By Trevor Little
April 10 2012
With Google still digesting last week’s Full Federal Court’s decision on sponsored links, the US Court of Appeals for the Fourth Circuit has effectively revived Rosetta Stone’s dispute with the search engine giant.
In July 2009 Rosetta Stone - a provider of language learning solutions - filed a lawsuit against the search giant alleging that Google had committed trademark infringement by selling Rosetta’s trademarks to third-party advertisers for use as keywords, and that the search engine giant had “set up a system wherein Rosetta Stone and others are, de facto, forced to pay Google to reduce the likelihood that consumers will be confused by Google’s own practices”. A year later, a judge from the US District Court for the Eastern District of Virginia dismissed Rosetta Stone's case, finding that consumer confusion was unlikely.
As WTR reported previously, part of the evidence that Rosetta Stone filed in its appeal was a study that Google itself carried out, which suggested that use of trademarks in sponsored link text resulted in a "high" degree of consumer confusion, with 94% of users confused “at least once” during the study.
Yesterday the US Court of Appeals for the Fourth Circuit overturned most of the lower court’s ruling, stating “that a reasonable trier of fact could find that Google intended to cause confusion in that it acted with the knowledge that confusion was very likely to result from its use of the marks”.
While affirming the district court’s findings with respect to the claims of vicarious infringement and unjust enrichment, it vacated “the district court’s order with respect to Rosetta Stone’s direct infringement, contributory infringement and dilution claims”, and remanded the case for further proceedings on the latter claims.
One of the issues scrutinised was that of functionality. The district court previously stated that the trademarks used as keywords effectively became functional when used on Google’s search engine, as they perform an “essential indexing function” and enable Google to identify in its databases relevant information in response to a web user’s query.
However, in yesterday’s decision the Fourth Circuit found that “the functionality doctrine simply does not apply in these circumstances. The functionality analysis was focused on whether Rosetta Stone’s mark made Google’s product more useful, neglecting to consider whether the mark was functional as Rosetta Stone used it.

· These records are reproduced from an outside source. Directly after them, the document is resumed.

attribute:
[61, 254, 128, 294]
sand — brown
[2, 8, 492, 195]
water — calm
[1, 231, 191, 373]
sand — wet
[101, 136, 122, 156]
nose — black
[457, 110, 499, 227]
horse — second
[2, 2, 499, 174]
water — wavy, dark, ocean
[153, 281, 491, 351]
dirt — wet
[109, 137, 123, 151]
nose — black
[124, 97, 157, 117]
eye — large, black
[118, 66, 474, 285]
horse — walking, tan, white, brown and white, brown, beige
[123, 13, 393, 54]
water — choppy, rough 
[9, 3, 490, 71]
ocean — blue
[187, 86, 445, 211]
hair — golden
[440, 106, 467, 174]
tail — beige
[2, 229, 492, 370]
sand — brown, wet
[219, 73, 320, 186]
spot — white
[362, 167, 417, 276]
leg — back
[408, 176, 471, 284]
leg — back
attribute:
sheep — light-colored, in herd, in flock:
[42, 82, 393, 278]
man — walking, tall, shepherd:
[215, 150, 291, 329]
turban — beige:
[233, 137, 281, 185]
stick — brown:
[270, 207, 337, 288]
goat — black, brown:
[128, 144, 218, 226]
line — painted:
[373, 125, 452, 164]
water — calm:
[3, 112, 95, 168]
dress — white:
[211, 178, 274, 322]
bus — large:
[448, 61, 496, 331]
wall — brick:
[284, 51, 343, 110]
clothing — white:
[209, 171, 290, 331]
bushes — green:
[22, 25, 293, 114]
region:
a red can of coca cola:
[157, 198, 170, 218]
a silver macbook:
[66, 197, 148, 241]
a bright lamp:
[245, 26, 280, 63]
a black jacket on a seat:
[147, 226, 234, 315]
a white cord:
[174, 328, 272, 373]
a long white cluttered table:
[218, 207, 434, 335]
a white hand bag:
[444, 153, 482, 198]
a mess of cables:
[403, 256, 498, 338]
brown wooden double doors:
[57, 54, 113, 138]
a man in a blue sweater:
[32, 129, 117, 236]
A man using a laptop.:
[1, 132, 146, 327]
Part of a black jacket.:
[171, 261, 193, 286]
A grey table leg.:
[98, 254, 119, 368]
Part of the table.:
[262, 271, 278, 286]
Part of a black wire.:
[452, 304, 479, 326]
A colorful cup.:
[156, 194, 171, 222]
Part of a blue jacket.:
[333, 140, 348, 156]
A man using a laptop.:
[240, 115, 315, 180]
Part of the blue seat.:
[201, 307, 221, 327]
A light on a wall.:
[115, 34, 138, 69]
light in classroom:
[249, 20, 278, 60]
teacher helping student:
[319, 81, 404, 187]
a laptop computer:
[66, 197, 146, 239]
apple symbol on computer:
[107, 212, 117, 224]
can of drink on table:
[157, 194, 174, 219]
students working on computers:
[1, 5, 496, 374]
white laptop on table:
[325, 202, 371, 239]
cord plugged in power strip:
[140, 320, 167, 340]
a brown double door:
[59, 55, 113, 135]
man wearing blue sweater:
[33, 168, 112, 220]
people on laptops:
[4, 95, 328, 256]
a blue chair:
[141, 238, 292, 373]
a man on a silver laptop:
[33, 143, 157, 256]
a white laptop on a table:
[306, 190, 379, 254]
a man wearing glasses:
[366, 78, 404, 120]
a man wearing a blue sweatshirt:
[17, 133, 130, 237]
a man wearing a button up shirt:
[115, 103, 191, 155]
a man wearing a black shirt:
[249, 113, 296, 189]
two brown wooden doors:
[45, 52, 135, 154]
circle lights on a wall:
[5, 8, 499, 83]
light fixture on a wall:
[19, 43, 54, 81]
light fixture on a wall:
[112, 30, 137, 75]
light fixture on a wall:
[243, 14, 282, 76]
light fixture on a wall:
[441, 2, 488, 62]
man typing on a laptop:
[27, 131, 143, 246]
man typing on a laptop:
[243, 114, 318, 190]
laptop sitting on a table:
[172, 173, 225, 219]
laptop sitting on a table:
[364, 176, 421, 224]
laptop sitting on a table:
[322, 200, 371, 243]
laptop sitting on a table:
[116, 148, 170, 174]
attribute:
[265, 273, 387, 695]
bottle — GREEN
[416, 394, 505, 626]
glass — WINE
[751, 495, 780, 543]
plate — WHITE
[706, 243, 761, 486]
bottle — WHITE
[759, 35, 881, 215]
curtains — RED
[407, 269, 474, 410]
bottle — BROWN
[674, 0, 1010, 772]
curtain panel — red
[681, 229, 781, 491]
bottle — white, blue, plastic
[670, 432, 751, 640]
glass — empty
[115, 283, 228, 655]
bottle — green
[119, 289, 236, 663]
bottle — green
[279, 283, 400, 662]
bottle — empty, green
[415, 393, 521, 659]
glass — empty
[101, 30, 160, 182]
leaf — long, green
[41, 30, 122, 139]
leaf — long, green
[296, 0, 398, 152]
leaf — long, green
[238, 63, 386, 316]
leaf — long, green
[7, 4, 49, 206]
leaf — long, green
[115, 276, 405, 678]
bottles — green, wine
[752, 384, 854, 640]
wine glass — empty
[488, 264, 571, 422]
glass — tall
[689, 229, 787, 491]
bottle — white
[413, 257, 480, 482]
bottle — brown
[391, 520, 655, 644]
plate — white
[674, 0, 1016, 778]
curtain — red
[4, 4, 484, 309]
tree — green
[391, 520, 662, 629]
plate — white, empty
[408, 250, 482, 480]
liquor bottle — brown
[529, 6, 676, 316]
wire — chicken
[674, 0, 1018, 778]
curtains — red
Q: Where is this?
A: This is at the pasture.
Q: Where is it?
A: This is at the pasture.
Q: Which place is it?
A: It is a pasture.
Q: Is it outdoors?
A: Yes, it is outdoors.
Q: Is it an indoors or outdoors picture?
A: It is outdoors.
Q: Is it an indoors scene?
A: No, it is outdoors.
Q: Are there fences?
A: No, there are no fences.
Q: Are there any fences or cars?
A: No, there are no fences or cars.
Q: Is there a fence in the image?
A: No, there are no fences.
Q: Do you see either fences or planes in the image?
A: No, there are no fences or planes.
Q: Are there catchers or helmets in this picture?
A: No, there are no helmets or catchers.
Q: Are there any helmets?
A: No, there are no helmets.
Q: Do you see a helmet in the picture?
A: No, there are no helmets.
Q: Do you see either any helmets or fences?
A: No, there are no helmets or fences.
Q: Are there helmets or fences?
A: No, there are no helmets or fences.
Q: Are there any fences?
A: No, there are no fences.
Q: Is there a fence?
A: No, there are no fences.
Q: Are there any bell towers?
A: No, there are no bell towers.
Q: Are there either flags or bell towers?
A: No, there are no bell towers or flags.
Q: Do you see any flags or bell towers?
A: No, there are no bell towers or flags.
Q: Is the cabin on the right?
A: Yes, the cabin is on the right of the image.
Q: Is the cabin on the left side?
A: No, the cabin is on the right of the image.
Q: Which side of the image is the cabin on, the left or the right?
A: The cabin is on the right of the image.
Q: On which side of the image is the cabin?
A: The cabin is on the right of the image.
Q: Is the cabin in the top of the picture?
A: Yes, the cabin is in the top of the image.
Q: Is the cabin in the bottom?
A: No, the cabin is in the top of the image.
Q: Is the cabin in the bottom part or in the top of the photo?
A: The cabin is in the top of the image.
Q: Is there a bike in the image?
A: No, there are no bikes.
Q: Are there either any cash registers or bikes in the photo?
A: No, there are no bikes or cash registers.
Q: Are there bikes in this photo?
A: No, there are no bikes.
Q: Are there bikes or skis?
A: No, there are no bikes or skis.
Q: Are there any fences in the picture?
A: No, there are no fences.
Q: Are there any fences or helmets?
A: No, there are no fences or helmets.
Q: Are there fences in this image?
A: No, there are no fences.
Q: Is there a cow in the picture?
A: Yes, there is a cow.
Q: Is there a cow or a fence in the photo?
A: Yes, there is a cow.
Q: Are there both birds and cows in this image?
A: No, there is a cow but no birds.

Rosetta Stone uses its registered mark as a classic source identifier in connection with its language learning products. Clearly, there is nothing functional about Rosetta Stone’s use of its own mark… Once it is determined that the product feature - the word mark ROSETTA STONE in this case - is not functional, then the functionality doctrine has no application, and it is irrelevant whether Google’s computer program functions better by use of Rosetta Stone’s non-functional mark… As the case progresses on remand, Google may well be able to establish that its use of Rosetta Stone’s marks in its AdWords program is not an infringing use of such marks; however, Google will not be able to do so based on the functionality doctrine.”
While the battle is set to continue, writing in his blog Michael Atkins argues that the decision is the right one, but predicts that the end result will be the same – that Google “won’t be directly or indirectly liable for counterfeiters’ purchase of Rosetta Stone’s trademark as a search engine keyword. But this time, the analysis won’t be tortured and misleading”.